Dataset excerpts
########################################
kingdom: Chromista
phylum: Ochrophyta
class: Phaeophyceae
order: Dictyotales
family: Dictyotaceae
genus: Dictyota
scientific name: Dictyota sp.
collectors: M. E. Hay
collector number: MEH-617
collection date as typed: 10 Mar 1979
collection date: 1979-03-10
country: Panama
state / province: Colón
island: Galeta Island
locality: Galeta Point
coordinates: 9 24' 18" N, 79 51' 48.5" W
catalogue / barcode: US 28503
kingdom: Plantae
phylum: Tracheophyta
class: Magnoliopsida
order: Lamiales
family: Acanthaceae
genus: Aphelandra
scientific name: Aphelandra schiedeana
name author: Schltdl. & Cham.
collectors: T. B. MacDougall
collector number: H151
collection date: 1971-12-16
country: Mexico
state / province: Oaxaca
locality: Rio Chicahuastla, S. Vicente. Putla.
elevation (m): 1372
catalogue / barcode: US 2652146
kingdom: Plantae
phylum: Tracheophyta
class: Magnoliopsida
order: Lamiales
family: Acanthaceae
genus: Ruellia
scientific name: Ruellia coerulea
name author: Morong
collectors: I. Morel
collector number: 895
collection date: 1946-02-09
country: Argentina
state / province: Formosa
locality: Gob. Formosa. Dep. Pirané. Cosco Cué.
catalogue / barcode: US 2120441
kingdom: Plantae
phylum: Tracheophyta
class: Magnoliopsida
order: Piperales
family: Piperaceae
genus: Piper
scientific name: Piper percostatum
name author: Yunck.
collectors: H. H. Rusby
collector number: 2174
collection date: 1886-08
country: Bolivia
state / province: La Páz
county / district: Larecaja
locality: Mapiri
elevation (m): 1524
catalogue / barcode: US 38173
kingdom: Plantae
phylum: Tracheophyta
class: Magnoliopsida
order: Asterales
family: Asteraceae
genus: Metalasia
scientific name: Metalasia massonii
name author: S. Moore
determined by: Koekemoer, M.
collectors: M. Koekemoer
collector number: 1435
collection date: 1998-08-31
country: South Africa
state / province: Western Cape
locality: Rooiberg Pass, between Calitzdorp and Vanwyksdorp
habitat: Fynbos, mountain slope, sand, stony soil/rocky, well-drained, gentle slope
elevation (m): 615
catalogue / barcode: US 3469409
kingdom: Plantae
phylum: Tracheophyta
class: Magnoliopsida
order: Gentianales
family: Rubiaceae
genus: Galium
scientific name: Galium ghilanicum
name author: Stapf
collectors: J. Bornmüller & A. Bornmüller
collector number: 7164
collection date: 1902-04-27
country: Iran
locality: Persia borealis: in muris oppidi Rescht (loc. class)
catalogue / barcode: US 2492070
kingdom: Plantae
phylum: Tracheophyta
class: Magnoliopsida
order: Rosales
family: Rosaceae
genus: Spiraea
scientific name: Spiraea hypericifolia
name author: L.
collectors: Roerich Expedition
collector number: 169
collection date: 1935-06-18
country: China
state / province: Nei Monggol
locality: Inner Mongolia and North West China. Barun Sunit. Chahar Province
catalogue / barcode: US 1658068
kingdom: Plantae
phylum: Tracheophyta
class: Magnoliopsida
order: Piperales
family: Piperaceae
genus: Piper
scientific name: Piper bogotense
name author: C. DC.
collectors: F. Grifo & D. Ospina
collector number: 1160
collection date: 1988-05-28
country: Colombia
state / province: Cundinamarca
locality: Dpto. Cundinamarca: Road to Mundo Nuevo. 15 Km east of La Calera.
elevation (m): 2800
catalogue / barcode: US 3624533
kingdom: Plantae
########################################
* [Exercise task]: Please transcribe the lines of the data above from the line with "catalogue / barcode: US 3469409" to the line with "genus: Spiraea", including both of those lines.

* [Solution]:
catalogue / barcode: US 3469409
kingdom: Plantae
phylum: Tracheophyta
class: Magnoliopsida
order: Gentianales
family: Rubiaceae
genus: Galium
scientific name: Galium ghilanicum
name author: Stapf
collectors: J. Bornmüller & A. Bornmüller
collector number: 7164
collection date: 1902-04-27
country: Iran
locality: Persia borealis: in muris oppidi Rescht (loc. class)
catalogue / barcode: US 2492070
kingdom: Plantae
phylum: Tracheophyta
class: Magnoliopsida
order: Rosales
family: Rosaceae
genus: Spiraea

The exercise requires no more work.